About this exercise => Show each line of the entries below in which the word "ділянку" appears.

──────

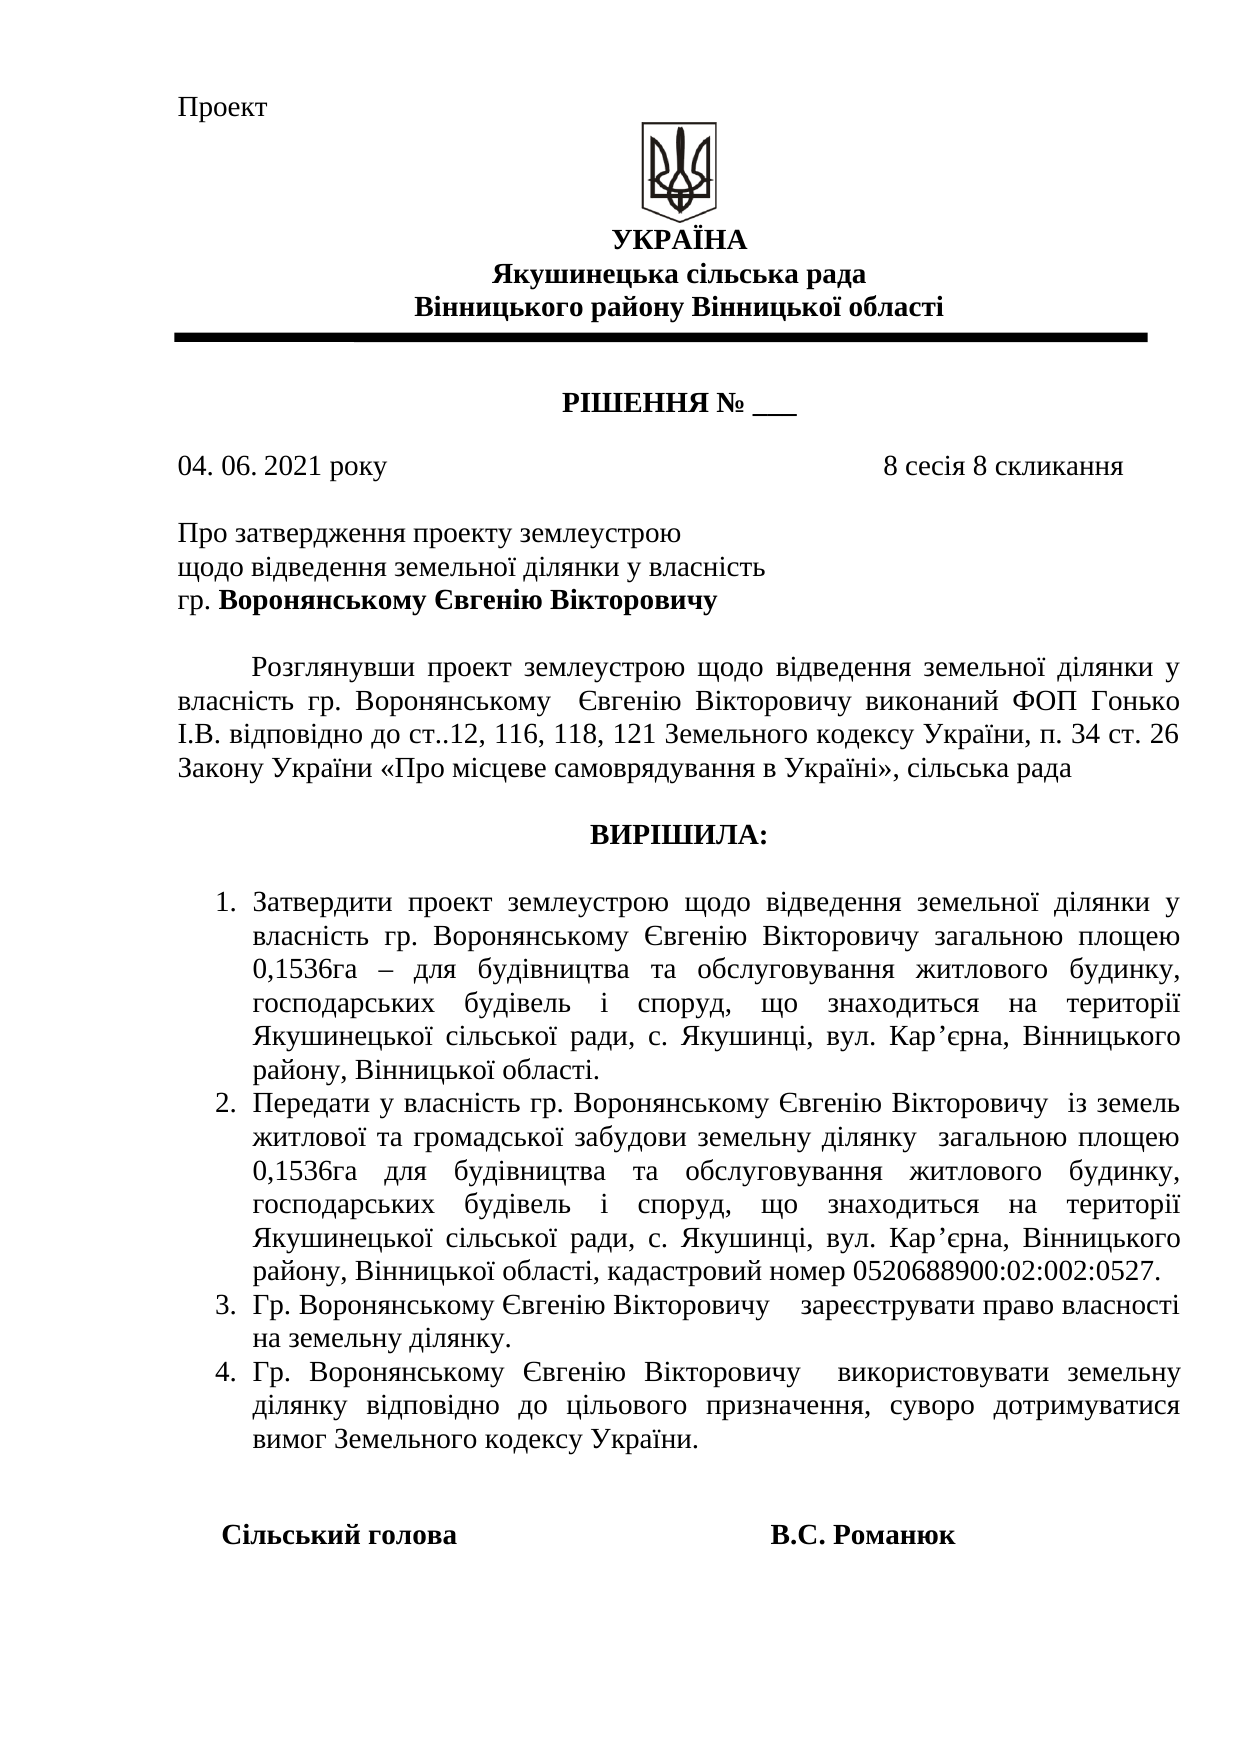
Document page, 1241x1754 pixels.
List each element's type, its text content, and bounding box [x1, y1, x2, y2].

text Вінницького району Вінницької області [177, 289, 1181, 323]
text Проект [177, 89, 1181, 122]
text Україна [177, 222, 1181, 256]
text Розглянувши проект землеустрою щодо відведення земельної ділянки у власність гр. Воронянському Євгенію Вікторовичу виконаний ФОП Гонько І.В. відповідно до ст..12, 116, 118, 121 Земельного кодексу України, п. 34 ст. 26 Закону України «Про місцеве самоврядування в Україні», сільська рада [177, 649, 1181, 784]
text ВИРІШИЛА: [177, 817, 1181, 851]
text гр. Воронянському Євгенію Вікторовичу [177, 582, 1181, 616]
text РІШЕННЯ № ___ [177, 386, 1181, 419]
list Передати у власність гр. Воронянському Євгенію Вікторовичу із земель житлової та громадської забудови земельну ділянку загальною площею 0,1536га для будівництва та обслуговування житлового будинку, господарських будівель і споруд, що знаходиться на території Якушинецької сільської ради, с. Якушинці, вул. Кар’єрна, Вінницького району, Вінницької області, кадастровий номер 0520688900:02:002:0527. [215, 1086, 1181, 1287]
list Гр. Воронянському Євгенію Вікторовичу використовувати земельну ділянку відповідно до цільового призначення, суворо дотримуватися вимог Земельного кодексу України. [215, 1354, 1181, 1454]
text Сільський голова В.С. Романюк [177, 1517, 1181, 1550]
list Затвердити проект землеустрою щодо відведення земельної ділянки у власність гр. Воронянському Євгенію Вікторовичу загальною площею 0,1536га – для будівництва та обслуговування житлового будинку, господарських будівель і споруд, що знаходиться на території Якушинецької сільської ради, с. Якушинці, вул. Кар’єрна, Вінницького району, Вінницької області. [215, 884, 1181, 1086]
text 04. 06. 2021 року 8 сесія 8 скликання [177, 448, 1181, 482]
list Гр. Воронянському Євгенію Вікторовичу зареєструвати право власності на земельну ділянку. [215, 1287, 1181, 1354]
text щодо відведення земельної ділянки у власність [177, 549, 1181, 582]
text Якушинецька сільська рада [177, 256, 1181, 289]
text Про затвердження проекту землеустрою [177, 515, 1181, 549]
picture [641, 122, 717, 223]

──────

Task solution =>
list Передати у власність гр. Воронянському Євгенію Вікторовичу із земель житлової та громадської забудови земельну ділянку загальною площею 0,1536га для будівництва та обслуговування житлового будинку, господарських будівель і споруд, що знаходиться на території Якушинецької сільської ради, с. Якушинці, вул. Кар’єрна, Вінницького району, Вінницької області, кадастровий номер 0520688900:02:002:0527. [215, 1086, 1181, 1287]
list Гр. Воронянському Євгенію Вікторовичу використовувати земельну ділянку відповідно до цільового призначення, суворо дотримуватися вимог Земельного кодексу України. [215, 1354, 1181, 1454]
list Гр. Воронянському Євгенію Вікторовичу зареєструвати право власності на земельну ділянку. [215, 1287, 1181, 1354]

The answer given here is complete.